Higher high-density lipoprotein cholesterol (HDL-C) could be a marker of HDL dysfunction rather than cardioprotection in postmenopausal women, a new Multi-Ethnic Study of Atherosclerosis (MESA) analysis suggests

When it comes to high HDL cholesterol, it does not necessarily mean protective," lead investigator Samar R. El Khoudary, Ph.D., MPH, University of Pittsburgh, Pennsylvania, told theheart.org | Medscape Cardiology. "If it's very high, then you need to look further at other risk factors because we showed in our study that if a woman has more large particles at this period, she is at risk."

The team hypothesizes that the decrease in estrogen, a cardioprotective sex hormone, during menopause along with changes in body fat composition and acceleration of the metabolic syndrome, may alter HDL from a cardioprotective particle to one that promotes inflammation and oxidation.

El Khoudary previously reported that increases in HDL-C levels are independently associated with greater carotid intima-media thickness (cIMT) as women transitioned to menopause in the Study of Women's Health Across the Nation (SWAN).

A substudy of 46 women in SWAN also showed a showed a switch in the relationship between HDL-C and atherosclerosis risk, such that HDL-C was protective before but not after menopause. "The most exciting and important thing is that we were able to replicate the finding in MESA," said El Khoudary.

She noted that it was fascinating to see the switch in the relationship between HDL and atherosclerosis risk across the menopausal transition, but the problem with SWAN is that it lacks detailed measures of HDL other than the conventional test of HDL.

Deeper Dive

For a more detailed look at HDL-C and its relationship to the menopausal transition, the investigators turned to 1380 women aged 45 through 84 in the ongoing MESA, who had conventional HDL metrics and ion-mobility analysis, which separates ions by size and can count lipoprotein particles ranging from the smallest, most dense 5-nm HDL particles (HDL-P) to very large 53-nm low-density lipoprotein particles (LDL-P).

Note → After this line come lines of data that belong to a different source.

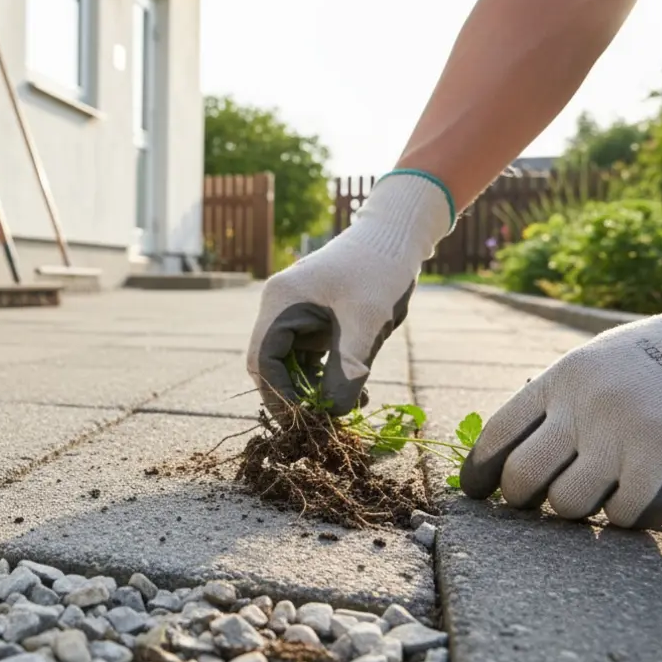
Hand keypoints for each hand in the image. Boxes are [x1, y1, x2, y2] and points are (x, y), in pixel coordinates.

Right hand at [246, 172, 453, 414]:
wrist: (398, 236)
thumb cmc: (380, 270)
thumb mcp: (366, 322)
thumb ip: (347, 368)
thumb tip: (331, 415)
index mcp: (281, 302)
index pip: (263, 359)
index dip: (279, 395)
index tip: (304, 422)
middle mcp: (280, 307)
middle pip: (272, 365)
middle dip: (296, 397)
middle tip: (323, 425)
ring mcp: (296, 313)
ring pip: (292, 366)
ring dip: (315, 392)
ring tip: (347, 411)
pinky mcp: (315, 320)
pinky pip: (311, 358)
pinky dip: (328, 378)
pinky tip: (356, 394)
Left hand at [460, 258, 661, 527]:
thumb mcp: (598, 363)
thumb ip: (557, 404)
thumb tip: (507, 455)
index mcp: (564, 379)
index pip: (499, 434)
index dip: (479, 471)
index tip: (477, 492)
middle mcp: (587, 408)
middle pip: (522, 478)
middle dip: (518, 501)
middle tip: (528, 506)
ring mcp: (626, 439)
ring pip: (568, 505)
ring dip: (576, 509)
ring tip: (595, 492)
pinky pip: (624, 515)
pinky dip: (628, 513)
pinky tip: (643, 493)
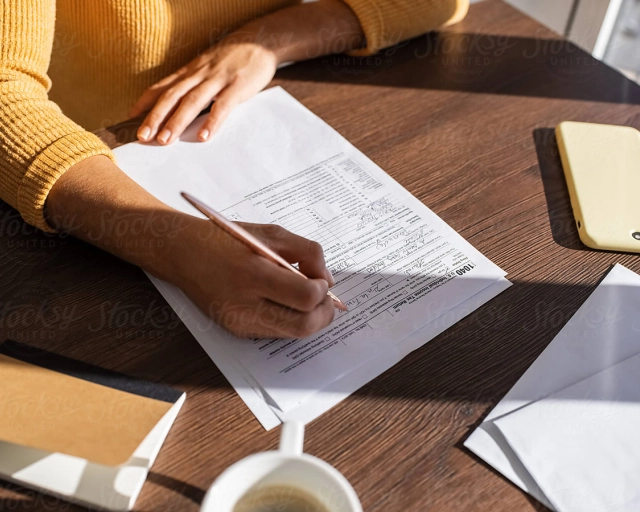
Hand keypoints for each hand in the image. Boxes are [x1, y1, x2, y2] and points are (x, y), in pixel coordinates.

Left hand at [131, 35, 277, 145]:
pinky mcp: (237, 87)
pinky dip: (211, 122)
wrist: (261, 41)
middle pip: (172, 96)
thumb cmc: (233, 58)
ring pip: (191, 101)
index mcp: (191, 71)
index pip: (163, 87)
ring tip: (165, 140)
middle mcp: (199, 74)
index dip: (145, 102)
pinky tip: (203, 136)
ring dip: (176, 122)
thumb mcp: (208, 66)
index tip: (131, 118)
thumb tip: (180, 104)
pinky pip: (222, 106)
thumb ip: (195, 84)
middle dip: (155, 117)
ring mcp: (218, 80)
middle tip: (143, 136)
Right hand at [170, 218, 336, 337]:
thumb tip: (327, 281)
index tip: (320, 280)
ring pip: (292, 334)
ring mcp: (239, 323)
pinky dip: (289, 320)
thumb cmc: (226, 239)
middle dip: (323, 313)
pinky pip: (275, 333)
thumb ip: (307, 252)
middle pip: (303, 326)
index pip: (304, 297)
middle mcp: (245, 305)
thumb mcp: (271, 234)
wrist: (182, 253)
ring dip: (308, 318)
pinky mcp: (236, 331)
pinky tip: (283, 302)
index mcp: (253, 274)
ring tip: (304, 297)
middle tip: (323, 297)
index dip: (321, 291)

In all, 21% of participants had gone through surgical menopause, 61.4% had gone through natural menopause, and 18% were perimenopausal. The women's mean age was 61.8 years, and 16% of women were receiving lipid-lowering medications.

After adjustment for each other, higher total HDL-P but not HDL-C was associated with significantly less cIMT (P = .001). In contrast, higher HDL-C but not HDL-P was associated with greater risk for carotid plaque (P = .04).

The association between HDL-C and carotid plaque should be interpreted with caution because the interaction was no longer significant after exclusion of age as a factor and stratified analyses showed a positive interaction only in women with more than ten years since menopause, the authors report in Arteriosclerosis, Thrombosis and Vascular Biology, published online July 19.

Small but not large HDL-P was significantly associated with lower cIMT in models adjusted for study covariates, HDL-C, and LDL-P. This association was consistent regardless of age or time since menopause.

On the other hand, higher concentrations of large HDL-P were associated with lower cIMT as time since menopause increased, "suggesting a potential adverse change in the quality of these particles close to menopause, which seems to be restored later in life," the authors say.

"This is going hand-in-hand with our hypothesis that the menopausal transition seems to affect the quality of HDL — but how it impacts, what exactly it changes — that is what we are trying to find out in the new study," said El Khoudary, who recently received funding from the National Institute on Aging to continue to research her research.

"The bottom line is that the menopausal transition is a critical period in women," she said. "We need to make sure we are monitoring them because these changes when combined can impact their risk later in life and the number one killer of women is cardiovascular disease."